Ariel Castro, nascido em Laranjais, Estado do Rio de Janeiro, estudou com os maristas e no Colégio Pedro II. Graduou-se em Letras Anglo-Germânicas na Universidade do Estado do Rio de Janeiro e fez estudos formais completos de pós-graduação, especialização, mestrado e doutorado, na Universidade Federal do Rio de Janeiro. Em Heildelberg, foi pesquisador da Fundação Alexander von Humboldt, a nível de pós-doutorado. De volta ao Brasil, tornou-se Livre-Docente em Filologia Românica da UFRJ e Professor Titular, por concurso, desta mesma Universidade após carreira acadêmica como professor colaborador, auxiliar, assistente e adjunto.
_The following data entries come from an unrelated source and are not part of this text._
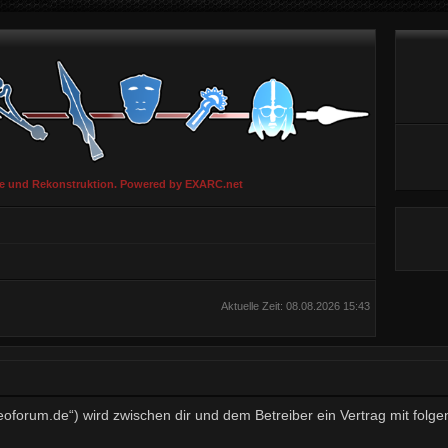
ie und Rekonstruktion. Powered by EXARC.net
Aktuelle Zeit: 08.08.2026 15:43
aeoforum.de“) wird zwischen dir und dem Betreiber ein Vertrag mit fo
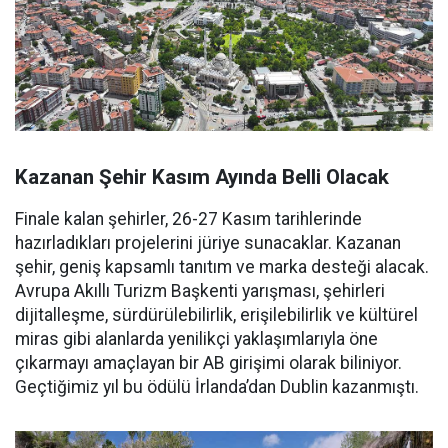
Kazanan Şehir Kasım Ayında Belli Olacak
Finale kalan şehirler, 26-27 Kasım tarihlerinde
hazırladıkları projelerini jüriye sunacaklar. Kazanan
şehir, geniş kapsamlı tanıtım ve marka desteği alacak.
Avrupa Akıllı Turizm Başkenti yarışması, şehirleri
dijitalleşme, sürdürülebilirlik, erişilebilirlik ve kültürel
miras gibi alanlarda yenilikçi yaklaşımlarıyla öne
çıkarmayı amaçlayan bir AB girişimi olarak biliniyor.
Geçtiğimiz yıl bu ödülü İrlanda’dan Dublin kazanmıştı.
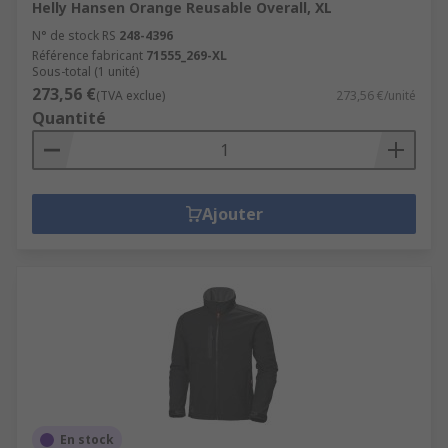
Helly Hansen Orange Reusable Overall, XL
N° de stock RS
248-4396
Référence fabricant
71555_269-XL
Sous-total (1 unité)
273,56 €
(TVA exclue)
273,56 €/unité
Quantité
Ajouter
En stock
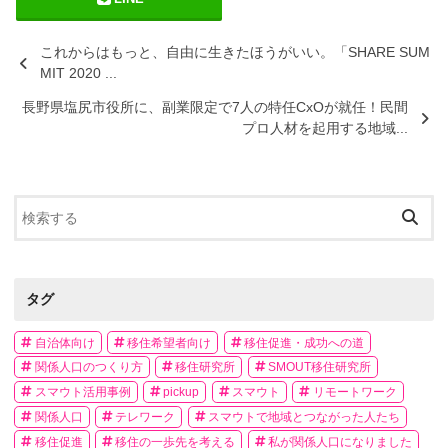
これからはもっと、自由に生きたほうがいい。「SHARE SUM
MIT 2020 ...
長野県塩尻市役所に、副業限定で7人の特任CxOが就任！民間
プロ人材を起用する地域...
タグ
自治体向け
移住希望者向け
移住促進・成功への道
関係人口のつくり方
移住研究所
SMOUT移住研究所
スマウト活用事例
pickup
スマウト
リモートワーク
関係人口
テレワーク
スマウトで地域とつながった人たち
移住促進
移住の一歩先を考える
私が関係人口になりました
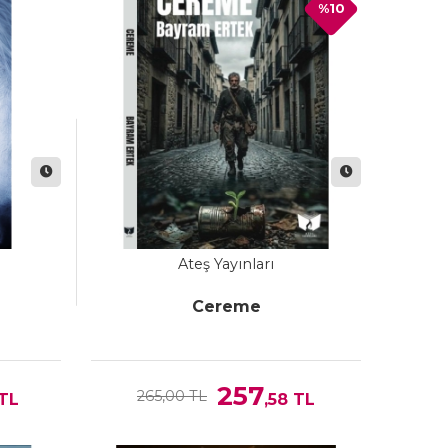
%10
Ateş Yayınları
Cereme
257
265,00 TL
TL
,58
TL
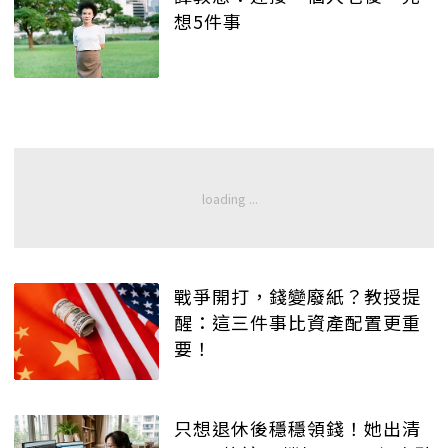
想5件事
戰爭開打，錢變廢紙？教授提
醒：這三件事比資產配置更重
要！
只想退休後穩穩領錢！她出清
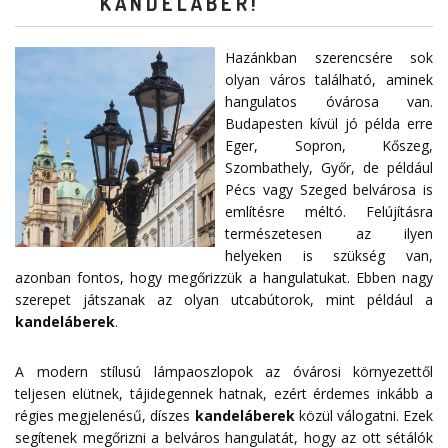
KANDELÁBER!
Hazánkban szerencsére sok
olyan város található, aminek
hangulatos óvárosa van.
Budapesten kívül jó példa erre
Eger, Sopron, Kőszeg,
Szombathely, Győr, de például
Pécs vagy Szeged belvárosa is
említésre méltó. Felújításra
természetesen az ilyen
helyeken is szükség van,
azonban fontos, hogy megőrizzük a hangulatukat. Ebben nagy
szerepet játszanak az olyan utcabútorok, mint például a
kandeláberek
.
A modern stílusú lámpaoszlopok az óvárosi környezettől
teljesen elütnek, tájidegennek hatnak, ezért érdemes inkább a
régies megjelenésű, díszes
kandeláberek
közül válogatni. Ezek
segítenek megőrizni a belváros hangulatát, hogy az ott sétálók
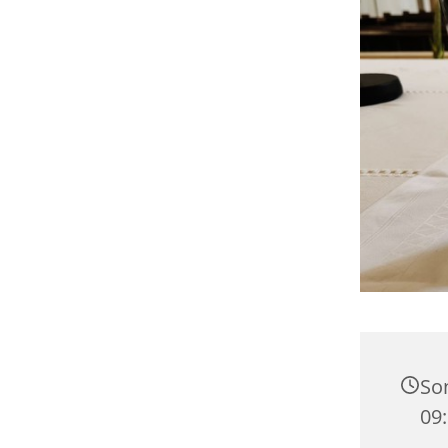
Son
09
É autor de inúmeros trabalhos científicos em atas, miscelâneas e revistas, nacionais e internacionais. Tem sido conferencista em universidades da Alemanha e da Itália, foi estudante e leitor na Universidade de Heidelberg e Gastprofessor na Universidade de Mainz. Foi, ainda, professor-pesquisador convidado da cidade de Berlin e co-editor da revista Iberoromania.

Defendeu na Escola Superior de Guerra, onde foi estagiário, posição de nacionalismo moderado, com autonomia geopolítica para o Brasil, no hemisfério sul, em direção a uma ativa política de contraponto perante as nações hegemônicas lideradas pelos Estados Unidos.

Foi assessor-chefe, na Assembléia Nacional Constituinte, da Sub-comissão de Defesa do Estado e de Organização Eleitoral e Partidária. Por sugestão sua ao Relator, foi acolhida norma, que redigiu, de prevenção de tortura de presos políticos. Colaborou na criação e redação de outras normas. No Executivo, entre outras funções, foi secretário-executivo do Conselho Curador do FGTS, iniciando uma política de transparência na administração do Fundo, até então desconhecida da opinião pública.

Por requisição do Presidente da Câmara ao Ministro da Educação, está em exercício na Câmara dos Deputados, onde redige discursos, pareceres e projetos de lei, todos na linha da preservação do Estado e de seu patrimônio de significado histórico-político. Tabalhou em favor do sistema de governo presidencialista e tem adotado posição contra as reformas constitucionais que ferem direitos adquiridos pelo trabalhador e pelo funcionalismo. bem como contra as que buscam abrir indiscriminadamente as riquezas nacionais ao capital especulador, nacional ou estrangeiro.

Na Filologia, ocupa-se principalmente da Idade Média e do Brasil Colonial, sendo citado por diversos autores de renome.









Esta obra acabou de se imprimir em setembro de 1995 na residência do Autor, no Rio de Janeiro, por meio de impressora Hewlet Packard, modelo LaserJet IIP Plus. Foi encadernada na Gráfica Editora Nórdica, na mesma cidade, em outubro seguinte.